§ **TASK TO COMPLETE**: Update the lines below so that every "posts" becomes "replies", with everything else left unchanged. Leave the pictures out of your answer.

Saved entries:
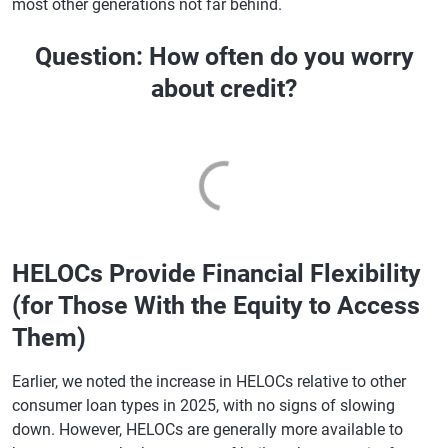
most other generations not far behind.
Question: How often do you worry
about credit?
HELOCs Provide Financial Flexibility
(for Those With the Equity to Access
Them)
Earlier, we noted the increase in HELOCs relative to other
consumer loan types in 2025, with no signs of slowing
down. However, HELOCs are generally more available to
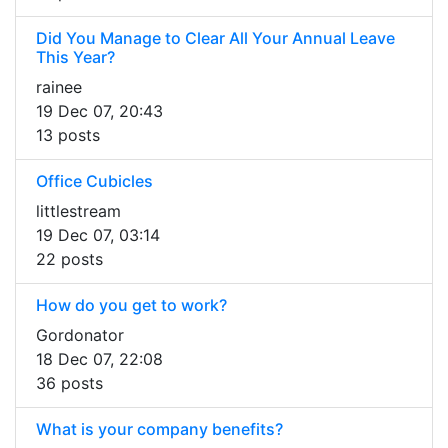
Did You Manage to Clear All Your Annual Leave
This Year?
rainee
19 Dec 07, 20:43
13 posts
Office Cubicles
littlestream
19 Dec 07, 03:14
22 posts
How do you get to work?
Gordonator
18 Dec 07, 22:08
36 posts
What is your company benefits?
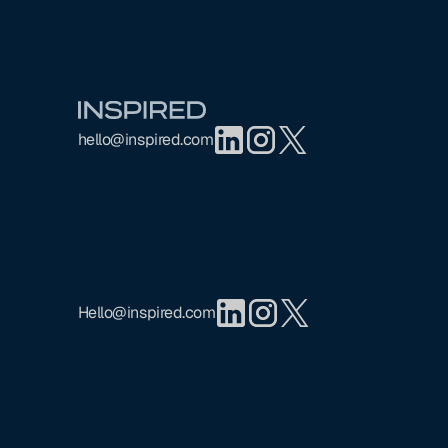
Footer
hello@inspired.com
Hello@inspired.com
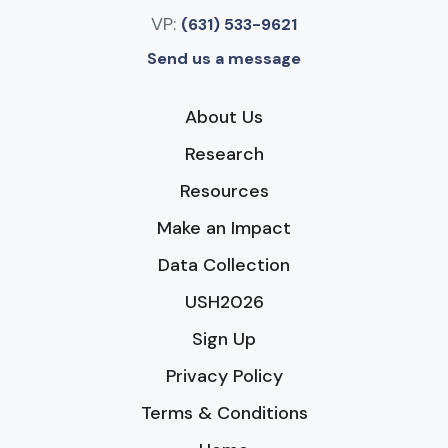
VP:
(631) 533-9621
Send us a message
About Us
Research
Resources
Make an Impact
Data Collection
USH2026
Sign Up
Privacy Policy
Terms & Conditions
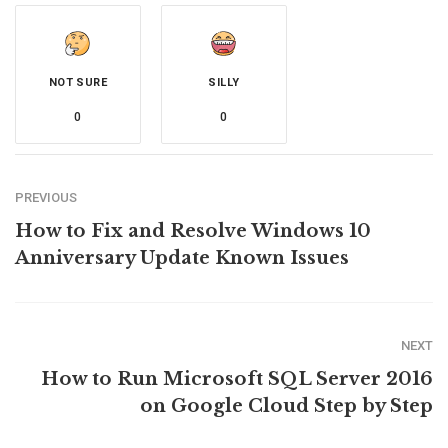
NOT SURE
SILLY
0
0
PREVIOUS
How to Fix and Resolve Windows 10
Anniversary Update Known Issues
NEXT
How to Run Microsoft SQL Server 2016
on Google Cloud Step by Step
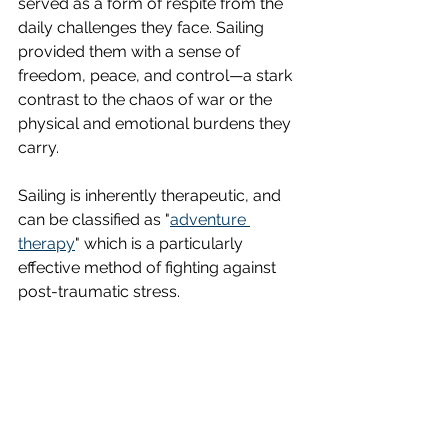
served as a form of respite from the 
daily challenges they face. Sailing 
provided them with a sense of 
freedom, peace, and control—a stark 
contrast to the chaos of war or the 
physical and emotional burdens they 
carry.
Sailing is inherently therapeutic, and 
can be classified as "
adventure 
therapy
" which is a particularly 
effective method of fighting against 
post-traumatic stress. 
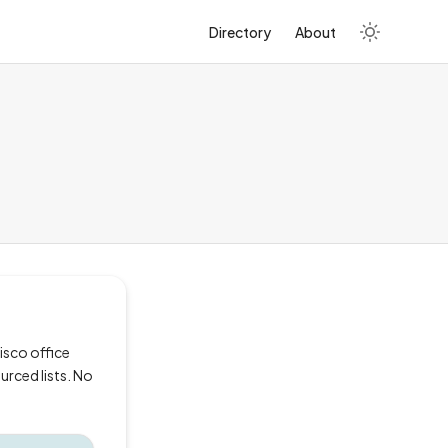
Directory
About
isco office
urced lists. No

§ **YOUR RESPONSE**:
most other generations not far behind.
Question: How often do you worry
about credit?
HELOCs Provide Financial Flexibility
(for Those With the Equity to Access
Them)
Earlier, we noted the increase in HELOCs relative to other
consumer loan types in 2025, with no signs of slowing
down. However, HELOCs are generally more available to
Did You Manage to Clear All Your Annual Leave
This Year?
rainee
19 Dec 07, 20:43
13 replies
Office Cubicles
littlestream
19 Dec 07, 03:14
22 replies
How do you get to work?
Gordonator
18 Dec 07, 22:08
36 replies
What is your company benefits?
Footer
hello@inspired.com
Hello@inspired.com
VP:
(631) 533-9621
Send us a message
About Us
Research
Resources
Make an Impact
Data Collection
USH2026
Sign Up
Privacy Policy
Terms & Conditions
NOT SURE
SILLY
0
0
PREVIOUS
How to Fix and Resolve Windows 10
Anniversary Update Known Issues
NEXT
How to Run Microsoft SQL Server 2016
on Google Cloud Step by Step
served as a form of respite from the 
daily challenges they face. Sailing 
provided them with a sense of 
freedom, peace, and control—a stark 
contrast to the chaos of war or the 
physical and emotional burdens they 
carry.
Sailing is inherently therapeutic, and 
can be classified as "
adventure 
therapy
" which is a particularly 
effective method of fighting against 
post-traumatic stress. 
Directory
About
isco office
urced lists. No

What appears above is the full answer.